- [DIRECTIONS FOR THIS TASK]: Write out, word for word, only the lines from the one with "including more time spent between clinicians" to the end of the data below.

'''

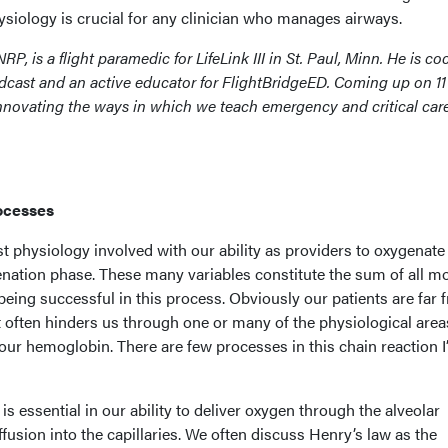
siology is crucial for any clinician who manages airways.
NRP, is a flight paramedic for LifeLink III in St. Paul, Minn. He is co
cast and an active educator for FlightBridgeED. Coming up on 11
innovating the ways in which we teach emergency and critical car
rocesses
ast physiology involved with our ability as providers to oxygenate
enation phase. These many variables constitute the sum of all m
 being successful in this process. Obviously our patients are far 
t often hinders us through one or many of the physiological area
our hemoglobin. There are few processes in this chain reaction I’
s essential in our ability to deliver oxygen through the alveolar
fusion into the capillaries. We often discuss Henry’s law as the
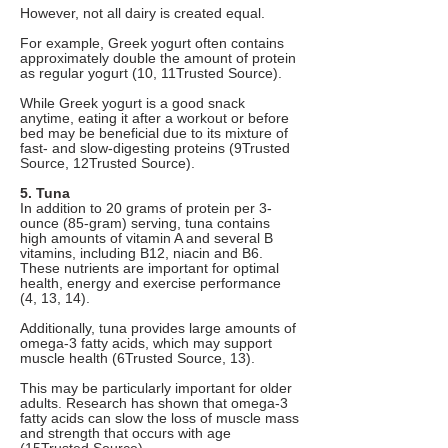
However, not all dairy is created equal.
For example, Greek yogurt often contains
approximately double the amount of protein
as regular yogurt (10, 11Trusted Source).
While Greek yogurt is a good snack
anytime, eating it after a workout or before
bed may be beneficial due to its mixture of
fast- and slow-digesting proteins (9Trusted
Source, 12Trusted Source).
5. Tuna
In addition to 20 grams of protein per 3-
ounce (85-gram) serving, tuna contains
high amounts of vitamin A and several B
vitamins, including B12, niacin and B6.
These nutrients are important for optimal
health, energy and exercise performance
(4, 13, 14).
Additionally, tuna provides large amounts of
omega-3 fatty acids, which may support
muscle health (6Trusted Source, 13).
This may be particularly important for older
adults. Research has shown that omega-3
fatty acids can slow the loss of muscle mass
and strength that occurs with age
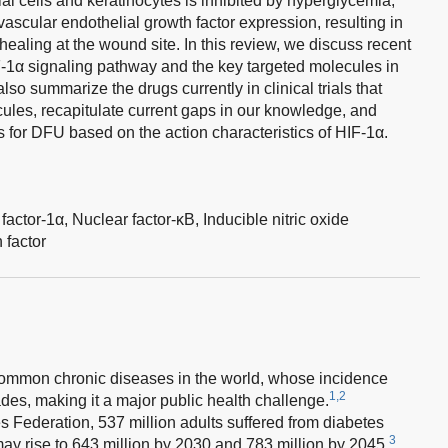
al cells and keratinocytes is inhibited by hyperglycemia,
ascular endothelial growth factor expression, resulting in
 healing at the wound site. In this review, we discuss recent
-1α signaling pathway and the key targeted molecules in
o summarize the drugs currently in clinical trials that
ules, recapitulate current gaps in our knowledge, and
s for DFU based on the action characteristics of HIF-1α.
factor-1α,
Nuclear factor-κB,
Inducible nitric oxide
 factor
 common chronic diseases in the world, whose incidence
1,2
es, making it a major public health challenge.
s Federation, 537 million adults suffered from diabetes
3
y rise to 643 million by 2030 and 783 million by 2045.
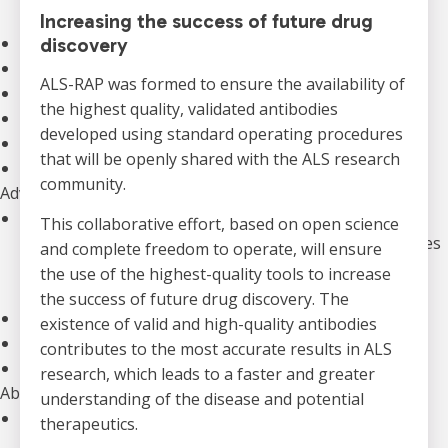
Our Initiatives
Increasing the success of future drug
Clinical Trials
discovery
The Canadian ALS Research Network (CALS)
ALS-RAP was formed to ensure the availability of
Funding Opportunities
the highest quality, validated antibodies
Drug Development
developed using standard operating procedures
ALS Advance: National Meetings
that will be openly shared with the ALS research
Information for Researchers
community.
Advocacy
Our Advocacy Priorities
This collaborative effort, based on open science
Equitable, Timely, and Affordable Access to Therapies
and complete freedom to operate, will ensure
Improved Home And Community Care
the use of the highest-quality tools to increase
Research Funding to Create a World Free of ALS
the success of future drug discovery. The
ALS Canada’s Canadian ALS Learning Institute (CALI)
existence of valid and high-quality antibodies
Advocacy Campaigns
contributes to the most accurate results in ALS
Download our Advocacy Toolkit
research, which leads to a faster and greater
About Us
understanding of the disease and potential
Who We Are
therapeutics.
Annual Reports & Financials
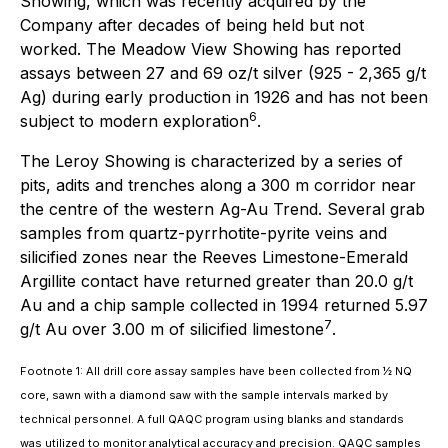
Showing, which was recently acquired by the
Company after decades of being held but not
worked. The Meadow View Showing has reported
assays between 27 and 69 oz/t silver (925 - 2,365 g/t
Ag) during early production in 1926 and has not been
6
subject to modern exploration
.
The Leroy Showing is characterized by a series of
pits, adits and trenches along a 300 m corridor near
the centre of the western Ag-Au Trend. Several grab
samples from quartz-pyrrhotite-pyrite veins and
silicified zones near the Reeves Limestone-Emerald
Argillite contact have returned greater than 20.0 g/t
Au and a chip sample collected in 1994 returned 5.97
7
g/t Au over 3.00 m of silicified limestone
.
Footnote 1: All drill core assay samples have been collected from ½ NQ
core, sawn with a diamond saw with the sample intervals marked by
technical personnel. A full QAQC program using blanks and standards
was utilized to monitor analytical accuracy and precision. QAQC samples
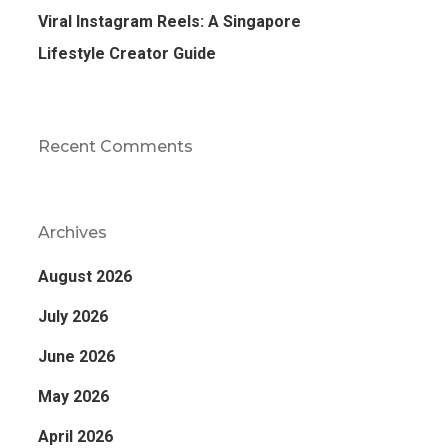
Viral Instagram Reels: A Singapore
Lifestyle Creator Guide
Recent Comments
Archives
August 2026
July 2026
June 2026
May 2026
April 2026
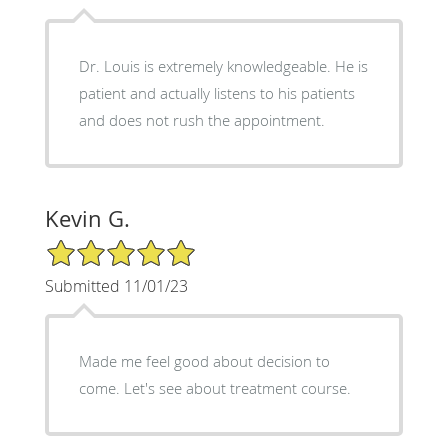
Dr. Louis is extremely knowledgeable. He is
patient and actually listens to his patients
and does not rush the appointment.
Kevin G.
5/5 Star Rating
Submitted 11/01/23
Made me feel good about decision to
come. Let's see about treatment course.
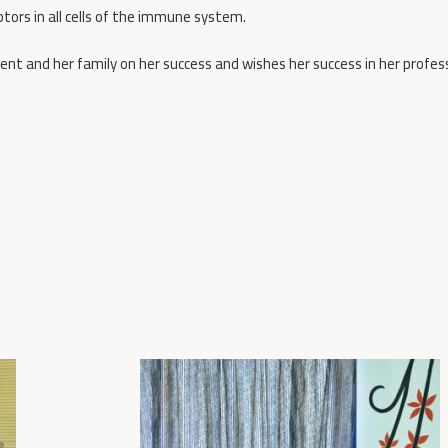
tors in all cells of the immune system.
nt and her family on her success and wishes her success in her profes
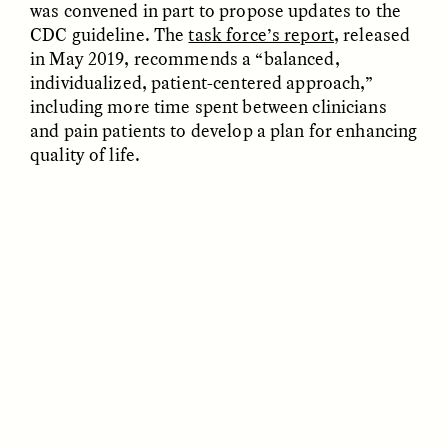
was convened in part to propose updates to the
CDC guideline. The
task force’s report
, released
in May 2019, recommends a “balanced,
individualized, patient-centered approach,”
including more time spent between clinicians
and pain patients to develop a plan for enhancing
quality of life.
GÜL DENIZ SALALI
ALMA SIMBA
To Raise Children, We
An [un]Heroic Journey
Must First Raise
Parents
ESSAY /
SNAPSHOT
ESSAY /
STANDPOINTS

'''

- [FINISHED EXERCISE]:
including more time spent between clinicians
and pain patients to develop a plan for enhancing
quality of life.
GÜL DENIZ SALALI
ALMA SIMBA
To Raise Children, We
An [un]Heroic Journey
Must First Raise
Parents
ESSAY /
SNAPSHOT
ESSAY /
STANDPOINTS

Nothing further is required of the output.